In 1997, 476.000 tonnes of DEHP was used in the EU. Due to these large quantities large amounts of DEHP are spread in the environment. DEHP is found in all environmental compartments, including remote areas. It mainly enters the marine environment through waste water from production sites, and through leakage from end products.

DEHP has a low water solubility (0,003 mg/l), a very low tendency to vaporize and a high adsorption rate to particles. DEHP is a very stable chemical, it takes 2000 years to degrade it by inorganic mechanisms. It can however more easily be biodegraded. In areas with a high amount of biomass, the DEHP level can be halved in 50 days. Therefore, DEHP is not considered a persistent chemical.

DEHP has a tendency to bioaccumulate. It mainly accumulates through direct uptake from the water and not by food intake. Therefore, there is little risk for biomagnification through food chains and the same concentrations can be found in zooplankton as in fish. There might however be risks for sea birds and marine mammals which eat large amounts of mollusks, crustaceans or krill.


Concentrations measured in estuaries usually between 0,05 µg/l and 2µg/l. Concentrations in the sediments of estuaries and fjords are between 0,0116 mg/kg and 16 mg/kg dry weight.

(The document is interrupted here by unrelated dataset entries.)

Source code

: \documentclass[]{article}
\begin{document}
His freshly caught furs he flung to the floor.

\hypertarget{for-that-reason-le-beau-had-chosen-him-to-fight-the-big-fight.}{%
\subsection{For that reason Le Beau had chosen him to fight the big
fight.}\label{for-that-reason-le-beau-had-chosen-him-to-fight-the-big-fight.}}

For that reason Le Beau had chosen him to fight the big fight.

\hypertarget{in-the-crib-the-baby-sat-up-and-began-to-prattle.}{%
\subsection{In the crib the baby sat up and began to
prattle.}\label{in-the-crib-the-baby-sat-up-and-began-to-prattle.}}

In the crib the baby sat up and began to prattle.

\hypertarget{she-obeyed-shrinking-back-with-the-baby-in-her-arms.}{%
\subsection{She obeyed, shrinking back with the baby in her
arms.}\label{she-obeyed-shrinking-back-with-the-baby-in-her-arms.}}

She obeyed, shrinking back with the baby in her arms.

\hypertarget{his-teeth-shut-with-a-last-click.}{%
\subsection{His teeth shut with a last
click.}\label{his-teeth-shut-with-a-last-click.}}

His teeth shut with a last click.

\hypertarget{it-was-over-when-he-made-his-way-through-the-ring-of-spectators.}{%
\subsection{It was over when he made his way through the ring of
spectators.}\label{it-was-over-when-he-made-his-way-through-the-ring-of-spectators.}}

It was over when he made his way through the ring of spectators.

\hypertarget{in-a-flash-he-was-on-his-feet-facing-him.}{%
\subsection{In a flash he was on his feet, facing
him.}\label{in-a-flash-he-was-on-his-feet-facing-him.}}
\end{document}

DEHP is not considered a PBT substance (according to the OSPAR DYNAMEC or EU-TGD PBT criteria) although it is a borderline case. It is not considered persistent, but has a potential for bioaccumulation which does not meet the EU-TGD Bcriterion but exceeds the OSPAR DYNAMEC criterion for bioaccumulation. It has also potential of reprotoxicity for mammalian species. At given environmental concentrations, there is no apparent risk for marine organisms, in particular in open marine waters. However, there might be potential endocrine disrupting effects. DEHP is listed as priority substances under the Water Framework Directive (Annex X) and is subject to a review for identification as a possible “priority hazardous substance”. Risk assessment under Regulation 793/93 is still ongoing.